石破氏の善戦は、安倍一強体制が盤石なものではなくなってきたことを示す結果となった。しかし、それは同時に来年10月に予定されている消費税10%への引上げが確実になったことを告げる結果でもあった。

安倍総理は今回3選を果たし、2021年9月まで在任が可能になった。しかしそれは、自民党総裁の任期が「連続4期12年」に再延長されることがない限り、安倍政権のゴールが見えたことでもある。

これまで安倍一強体制を支えてきたのは「まだまだ安倍政権が続く」という議員心理である。勝ち馬に乗ることを目指す多くの議員達にとって、安倍晋三という勝ち馬が存在したことは好都合だった。しかし、安倍晋三という勝ち馬の引退時期が決まった今、彼らは新たな勝ち馬を探さなければならなくなった。それは安倍総理がこれまでのような求心力を持ち続けることはできないということと同義でもある。

来年10月の「消費税10%」は確実に来る

石破氏の善戦によって党内に「隠れアンチ安倍派」が予想以上に存在することが明らかになったことに加え、善戦した石破氏の存在は無視しえないものとなった。こうした状況下で安倍総理の求心力が落ちていくということは、来年の消費増税実施は避けられなくなったということでもある。

安倍総理が2015年に引き上げられる予定だった消費税10%への引上げを2回も先延ばしして来たのも、自民党総裁、総理の座を維持するという強い意欲を持っていたからである。そして、「まだまだ安倍政権が続く」という雰囲気がそうした安倍総理の英断を容認してきた。

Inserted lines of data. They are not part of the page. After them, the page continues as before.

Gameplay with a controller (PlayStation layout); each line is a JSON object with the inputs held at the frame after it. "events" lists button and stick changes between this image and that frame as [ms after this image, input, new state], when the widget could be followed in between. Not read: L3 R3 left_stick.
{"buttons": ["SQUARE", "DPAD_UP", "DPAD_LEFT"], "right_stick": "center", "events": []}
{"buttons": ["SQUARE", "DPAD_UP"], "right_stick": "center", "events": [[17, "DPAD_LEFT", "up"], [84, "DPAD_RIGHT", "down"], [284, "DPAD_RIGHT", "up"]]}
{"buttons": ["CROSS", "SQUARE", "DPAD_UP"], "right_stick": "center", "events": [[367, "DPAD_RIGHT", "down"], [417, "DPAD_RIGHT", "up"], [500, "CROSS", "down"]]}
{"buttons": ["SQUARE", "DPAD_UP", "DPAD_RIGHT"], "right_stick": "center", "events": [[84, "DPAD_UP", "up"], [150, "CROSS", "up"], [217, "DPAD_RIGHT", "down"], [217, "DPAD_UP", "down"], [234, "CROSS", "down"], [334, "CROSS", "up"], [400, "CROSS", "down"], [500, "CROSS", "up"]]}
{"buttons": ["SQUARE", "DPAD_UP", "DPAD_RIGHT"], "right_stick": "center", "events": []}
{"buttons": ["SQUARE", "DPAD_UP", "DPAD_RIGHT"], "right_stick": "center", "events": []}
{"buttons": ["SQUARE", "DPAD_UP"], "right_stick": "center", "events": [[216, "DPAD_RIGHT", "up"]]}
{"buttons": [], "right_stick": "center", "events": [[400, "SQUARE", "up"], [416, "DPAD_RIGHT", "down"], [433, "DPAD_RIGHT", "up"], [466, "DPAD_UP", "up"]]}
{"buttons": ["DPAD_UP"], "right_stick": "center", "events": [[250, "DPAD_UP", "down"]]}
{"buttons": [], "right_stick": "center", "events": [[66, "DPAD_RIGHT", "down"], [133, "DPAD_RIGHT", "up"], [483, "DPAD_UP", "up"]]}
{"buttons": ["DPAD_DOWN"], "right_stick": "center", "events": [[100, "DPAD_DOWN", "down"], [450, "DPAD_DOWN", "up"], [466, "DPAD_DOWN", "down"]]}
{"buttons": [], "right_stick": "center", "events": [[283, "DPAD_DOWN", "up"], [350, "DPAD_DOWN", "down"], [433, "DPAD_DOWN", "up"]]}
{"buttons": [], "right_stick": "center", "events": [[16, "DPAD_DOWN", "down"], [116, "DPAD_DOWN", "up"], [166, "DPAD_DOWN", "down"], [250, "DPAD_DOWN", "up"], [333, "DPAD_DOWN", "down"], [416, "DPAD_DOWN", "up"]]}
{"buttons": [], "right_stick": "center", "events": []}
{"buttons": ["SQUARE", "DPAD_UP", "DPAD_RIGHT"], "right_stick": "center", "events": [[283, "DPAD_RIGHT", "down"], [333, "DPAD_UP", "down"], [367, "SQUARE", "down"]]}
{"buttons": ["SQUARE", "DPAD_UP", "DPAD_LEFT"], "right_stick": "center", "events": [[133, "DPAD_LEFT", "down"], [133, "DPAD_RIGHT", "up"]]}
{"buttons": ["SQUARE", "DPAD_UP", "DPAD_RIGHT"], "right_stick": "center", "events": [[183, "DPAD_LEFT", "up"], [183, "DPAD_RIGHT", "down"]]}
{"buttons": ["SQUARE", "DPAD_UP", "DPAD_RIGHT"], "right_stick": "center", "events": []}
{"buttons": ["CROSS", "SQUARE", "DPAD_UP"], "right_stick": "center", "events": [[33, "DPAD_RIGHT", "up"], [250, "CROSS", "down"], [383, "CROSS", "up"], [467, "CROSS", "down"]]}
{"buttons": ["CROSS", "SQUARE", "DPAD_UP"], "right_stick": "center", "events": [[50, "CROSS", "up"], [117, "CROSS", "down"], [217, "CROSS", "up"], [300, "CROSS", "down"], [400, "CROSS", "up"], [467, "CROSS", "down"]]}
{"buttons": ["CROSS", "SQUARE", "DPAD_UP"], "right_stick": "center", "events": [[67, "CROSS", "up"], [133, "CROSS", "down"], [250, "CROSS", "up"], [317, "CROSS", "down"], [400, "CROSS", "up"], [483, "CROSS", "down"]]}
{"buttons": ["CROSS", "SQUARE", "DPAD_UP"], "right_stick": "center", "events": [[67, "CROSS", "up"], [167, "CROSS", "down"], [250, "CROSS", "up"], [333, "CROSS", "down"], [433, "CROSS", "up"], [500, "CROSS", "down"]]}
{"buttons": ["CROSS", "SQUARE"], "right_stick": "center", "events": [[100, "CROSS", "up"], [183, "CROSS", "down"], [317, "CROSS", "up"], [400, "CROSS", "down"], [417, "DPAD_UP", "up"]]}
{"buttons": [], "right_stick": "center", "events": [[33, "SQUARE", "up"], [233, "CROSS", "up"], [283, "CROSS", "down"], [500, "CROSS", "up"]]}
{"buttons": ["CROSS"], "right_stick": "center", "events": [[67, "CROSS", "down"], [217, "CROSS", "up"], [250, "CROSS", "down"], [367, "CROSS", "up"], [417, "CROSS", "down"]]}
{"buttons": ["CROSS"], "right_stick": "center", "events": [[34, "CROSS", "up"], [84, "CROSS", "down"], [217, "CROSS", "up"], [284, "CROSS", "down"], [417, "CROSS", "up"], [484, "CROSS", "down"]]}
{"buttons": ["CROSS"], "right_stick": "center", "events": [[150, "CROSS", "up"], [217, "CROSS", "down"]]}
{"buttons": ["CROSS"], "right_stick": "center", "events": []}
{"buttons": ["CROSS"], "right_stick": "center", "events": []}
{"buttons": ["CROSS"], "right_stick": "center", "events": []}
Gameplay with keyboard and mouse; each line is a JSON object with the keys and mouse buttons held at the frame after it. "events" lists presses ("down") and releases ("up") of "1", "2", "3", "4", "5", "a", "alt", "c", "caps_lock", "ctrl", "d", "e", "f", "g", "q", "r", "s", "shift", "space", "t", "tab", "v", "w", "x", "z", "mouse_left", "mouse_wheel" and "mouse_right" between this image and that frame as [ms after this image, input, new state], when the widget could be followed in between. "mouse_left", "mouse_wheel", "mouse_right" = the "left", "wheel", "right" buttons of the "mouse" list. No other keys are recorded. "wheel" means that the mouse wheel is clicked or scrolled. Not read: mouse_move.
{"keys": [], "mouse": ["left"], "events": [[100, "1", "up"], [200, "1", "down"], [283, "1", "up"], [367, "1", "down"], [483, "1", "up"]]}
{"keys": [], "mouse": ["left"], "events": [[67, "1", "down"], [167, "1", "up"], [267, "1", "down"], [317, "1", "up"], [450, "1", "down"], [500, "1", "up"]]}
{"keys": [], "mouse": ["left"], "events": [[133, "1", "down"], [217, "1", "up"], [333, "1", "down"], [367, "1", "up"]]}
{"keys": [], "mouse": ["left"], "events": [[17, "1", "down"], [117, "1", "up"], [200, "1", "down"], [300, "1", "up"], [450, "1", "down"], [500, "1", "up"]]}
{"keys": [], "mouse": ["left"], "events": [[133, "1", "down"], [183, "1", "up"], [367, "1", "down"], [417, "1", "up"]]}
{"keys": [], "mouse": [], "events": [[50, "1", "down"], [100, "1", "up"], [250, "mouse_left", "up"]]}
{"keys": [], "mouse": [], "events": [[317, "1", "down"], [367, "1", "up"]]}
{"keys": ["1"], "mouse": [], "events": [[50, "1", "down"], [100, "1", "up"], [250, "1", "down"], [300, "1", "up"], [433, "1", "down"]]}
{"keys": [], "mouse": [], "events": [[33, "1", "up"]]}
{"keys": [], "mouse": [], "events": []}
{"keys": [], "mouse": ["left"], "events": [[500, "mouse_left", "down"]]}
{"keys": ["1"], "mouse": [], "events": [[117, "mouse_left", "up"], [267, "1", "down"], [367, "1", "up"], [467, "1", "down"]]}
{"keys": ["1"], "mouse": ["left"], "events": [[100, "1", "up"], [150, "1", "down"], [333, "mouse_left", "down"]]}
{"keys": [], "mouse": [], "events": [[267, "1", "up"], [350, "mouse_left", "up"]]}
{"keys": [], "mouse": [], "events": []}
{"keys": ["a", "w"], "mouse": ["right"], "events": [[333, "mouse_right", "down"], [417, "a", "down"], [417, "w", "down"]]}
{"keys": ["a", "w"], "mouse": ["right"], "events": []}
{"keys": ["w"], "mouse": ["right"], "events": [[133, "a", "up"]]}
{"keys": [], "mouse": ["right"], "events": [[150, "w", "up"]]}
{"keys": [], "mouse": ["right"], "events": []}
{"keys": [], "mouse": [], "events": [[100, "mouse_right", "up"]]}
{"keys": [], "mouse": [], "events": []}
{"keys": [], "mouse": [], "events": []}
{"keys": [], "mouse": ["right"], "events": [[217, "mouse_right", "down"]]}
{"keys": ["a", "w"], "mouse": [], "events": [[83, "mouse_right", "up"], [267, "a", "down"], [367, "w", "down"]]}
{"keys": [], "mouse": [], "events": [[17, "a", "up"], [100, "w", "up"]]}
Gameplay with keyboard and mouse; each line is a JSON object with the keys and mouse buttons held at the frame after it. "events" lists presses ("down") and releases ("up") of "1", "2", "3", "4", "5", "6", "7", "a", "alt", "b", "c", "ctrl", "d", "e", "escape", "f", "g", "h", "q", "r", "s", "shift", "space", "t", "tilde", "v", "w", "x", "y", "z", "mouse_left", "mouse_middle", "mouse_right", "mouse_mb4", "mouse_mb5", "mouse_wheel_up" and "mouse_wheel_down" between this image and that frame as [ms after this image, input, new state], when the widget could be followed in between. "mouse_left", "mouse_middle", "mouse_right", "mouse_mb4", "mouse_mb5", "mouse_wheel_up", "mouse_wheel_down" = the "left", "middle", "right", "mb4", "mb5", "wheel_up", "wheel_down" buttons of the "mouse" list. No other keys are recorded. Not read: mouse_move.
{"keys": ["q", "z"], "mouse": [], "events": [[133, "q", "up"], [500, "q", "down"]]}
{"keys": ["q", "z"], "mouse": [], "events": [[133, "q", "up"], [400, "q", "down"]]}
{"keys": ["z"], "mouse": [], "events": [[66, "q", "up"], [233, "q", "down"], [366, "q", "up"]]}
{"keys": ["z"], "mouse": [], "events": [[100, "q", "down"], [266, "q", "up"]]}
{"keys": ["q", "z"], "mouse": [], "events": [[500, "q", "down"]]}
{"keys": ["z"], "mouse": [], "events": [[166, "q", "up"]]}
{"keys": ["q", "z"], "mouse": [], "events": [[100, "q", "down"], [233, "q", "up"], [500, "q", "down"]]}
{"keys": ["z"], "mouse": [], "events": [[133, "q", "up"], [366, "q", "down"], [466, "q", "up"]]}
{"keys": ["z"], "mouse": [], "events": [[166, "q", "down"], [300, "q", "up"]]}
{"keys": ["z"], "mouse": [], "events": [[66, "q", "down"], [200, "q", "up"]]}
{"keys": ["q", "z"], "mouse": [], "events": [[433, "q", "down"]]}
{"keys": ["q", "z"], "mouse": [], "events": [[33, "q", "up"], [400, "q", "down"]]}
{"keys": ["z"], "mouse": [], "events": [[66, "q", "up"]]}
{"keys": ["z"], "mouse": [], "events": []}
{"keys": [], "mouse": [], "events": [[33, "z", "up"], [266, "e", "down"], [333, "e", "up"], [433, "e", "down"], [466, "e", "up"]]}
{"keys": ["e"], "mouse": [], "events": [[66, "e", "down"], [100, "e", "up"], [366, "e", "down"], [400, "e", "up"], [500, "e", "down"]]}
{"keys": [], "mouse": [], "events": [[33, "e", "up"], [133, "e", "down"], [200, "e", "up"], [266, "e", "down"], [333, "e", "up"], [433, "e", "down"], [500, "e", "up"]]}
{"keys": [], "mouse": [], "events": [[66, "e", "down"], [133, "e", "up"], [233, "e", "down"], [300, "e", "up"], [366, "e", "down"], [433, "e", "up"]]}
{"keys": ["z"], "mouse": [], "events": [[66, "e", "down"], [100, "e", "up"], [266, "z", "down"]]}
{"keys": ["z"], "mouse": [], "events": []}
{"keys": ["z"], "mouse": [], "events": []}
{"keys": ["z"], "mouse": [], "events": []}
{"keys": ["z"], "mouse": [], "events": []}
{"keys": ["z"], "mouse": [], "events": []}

しかし、「最長でもあと3年しか安倍政権は続かない」という状況に変わった今、安倍総理に消費税10%への引上げを先送りするインセンティブはなくなったといえる。

さらに、例え安倍総理が将来の日本経済に思いを馳せ消費増税の再々延期を目指しても、周囲が「最長でもあと3年しか安倍政権は続かない」という認識を持ち、今回の総裁選で消費増税の必要性だけは具体的に主張してきた石破氏が善戦して党内での存在感を増した今、安倍総理の意向を忖度して消費増税の再々先送りするために汗をかく輩が出て来ることは望むべくもない。

5年経っても有効需要不足を解消できず、「2%の物価安定目標」を達成できないうえに、その副作用が問題になって来ているアベノミクスをさらに3年続けても、これ以上の上がり目は期待できないのが実情である。

そうした中で、日本経済にダメージを与えることが確実な消費増税が実施されることになれば日本経済が深刻な状況に陥ることは想像に難くない。